Return every line of text in the data below word for word, leaving out the pictures.

**Saved data entries**
[Start of section]
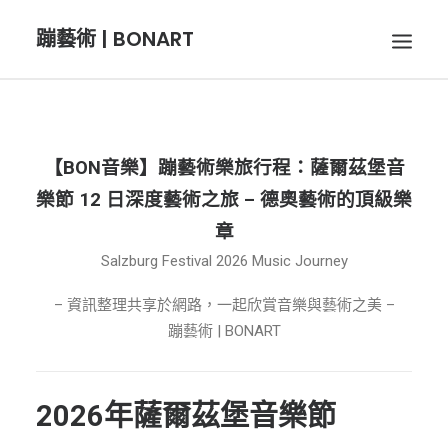
蹦藝術 | BONART
BON音樂
【BON音樂】蹦藝術樂旅行程：
薩爾茲堡音
樂節 12 日深度藝術之旅
– 德奧藝術的頂級樂
BON呼吸
章
Salzburg Festival 2026 Music Journey
BON攝影
– 資訊整理共享於網路，一起欣賞音樂與藝術之美 –
蹦藝術 | BONART
BON插畫
BON旅行
2026年薩爾茲堡音樂節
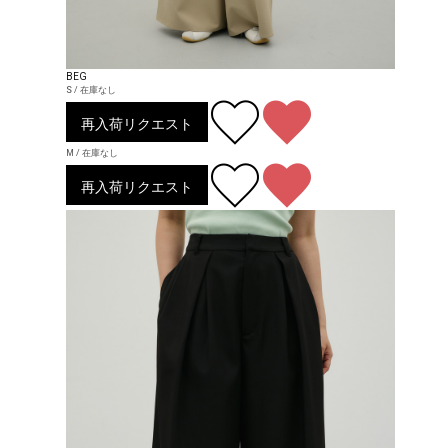
BEG
S / 在庫なし
再入荷リクエスト
M / 在庫なし
再入荷リクエスト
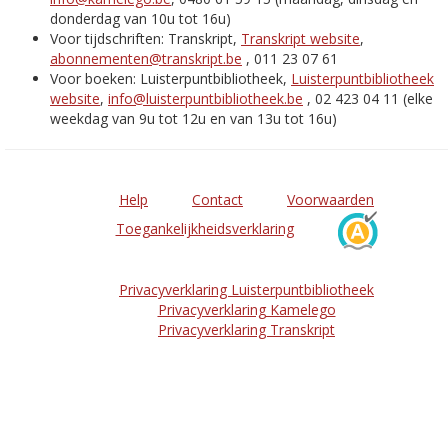
donderdag van 10u tot 16u)
Voor tijdschriften: Transkript,
Transkript website
,
abonnementen@transkript.be
, 011 23 07 61
Voor boeken: Luisterpuntbibliotheek,
Luisterpuntbibliotheek
website
,
info@luisterpuntbibliotheek.be
, 02 423 04 11 (elke
weekdag van 9u tot 12u en van 13u tot 16u)
Help
Contact
Voorwaarden
Toegankelijkheidsverklaring
Privacyverklaring Luisterpuntbibliotheek
Privacyverklaring Kamelego
Privacyverklaring Transkript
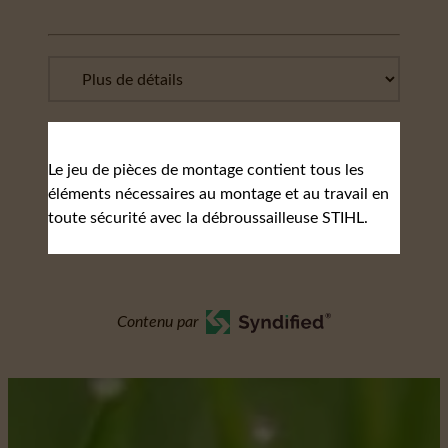
Le jeu de pièces de montage contient tous les
éléments nécessaires au montage et au travail en
toute sécurité avec la débroussailleuse STIHL.
Contenu par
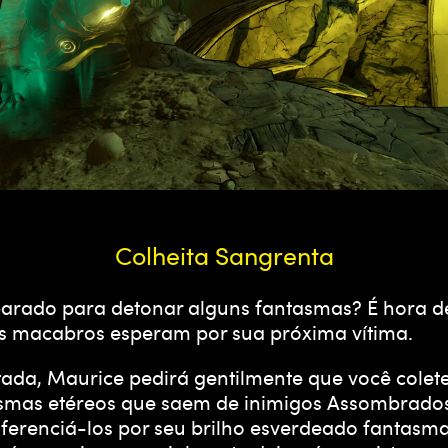
Colheita Sangrenta
ado para detonar alguns fantasmas? É hora de vi
ios macabros esperam por sua próxima vítima.
itada, Maurice pedirá gentilmente que você cole
asmas etéreos que saem de inimigos Assombrados
 diferenciá-los por seu brilho esverdeado fanta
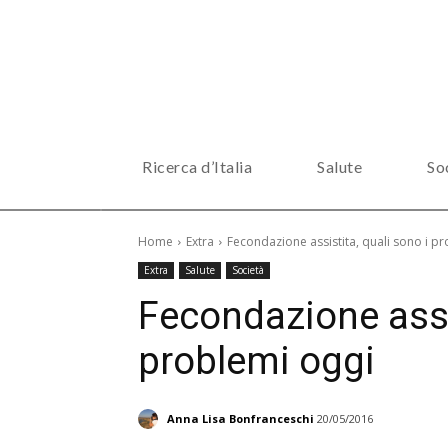
Ricerca d’Italia
Salute
So
Home
Extra
Fecondazione assistita, quali sono i p
Extra
Salute
Società
Fecondazione assis
problemi oggi
Anna Lisa Bonfranceschi
20/05/2016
[End of section]
**SOLVED PROBLEM**
蹦藝術 | BONART
BON音樂
【BON音樂】蹦藝術樂旅行程：
薩爾茲堡音
樂節 12 日深度藝術之旅
– 德奧藝術的頂級樂
BON呼吸
章
Salzburg Festival 2026 Music Journey
BON攝影
– 資訊整理共享於網路，一起欣賞音樂與藝術之美 –
蹦藝術 | BONART
BON插畫
BON旅行
2026年薩爾茲堡音樂節
BEG
S / 在庫なし
再入荷リクエスト
M / 在庫なし
再入荷リクエスト
donderdag van 10u tot 16u)
Voor tijdschriften: Transkript,
Transkript website
,
abonnementen@transkript.be
, 011 23 07 61
Voor boeken: Luisterpuntbibliotheek,
Luisterpuntbibliotheek
website
,
info@luisterpuntbibliotheek.be
, 02 423 04 11 (elke
weekdag van 9u tot 12u en van 13u tot 16u)
Help
Contact
Voorwaarden
Toegankelijkheidsverklaring
Privacyverklaring Luisterpuntbibliotheek
Privacyverklaring Kamelego
Privacyverklaring Transkript
Le jeu de pièces de montage contient tous les
éléments nécessaires au montage et au travail en
toute sécurité avec la débroussailleuse STIHL.
Contenu par
Colheita Sangrenta
ado para detonar alguns fantasmas? É hora de vi
ios macabros esperam por sua próxima vítima.
itada, Maurice pedirá gentilmente que você cole
asmas etéreos que saem de inimigos Assombrados
 diferenciá-los por seu brilho esverdeado fanta
Ricerca d’Italia
Salute
So
Home
Extra
Fecondazione assistita, quali sono i p
Extra
Salute
Società
Fecondazione assis
problemi oggi
Anna Lisa Bonfranceschi
20/05/2016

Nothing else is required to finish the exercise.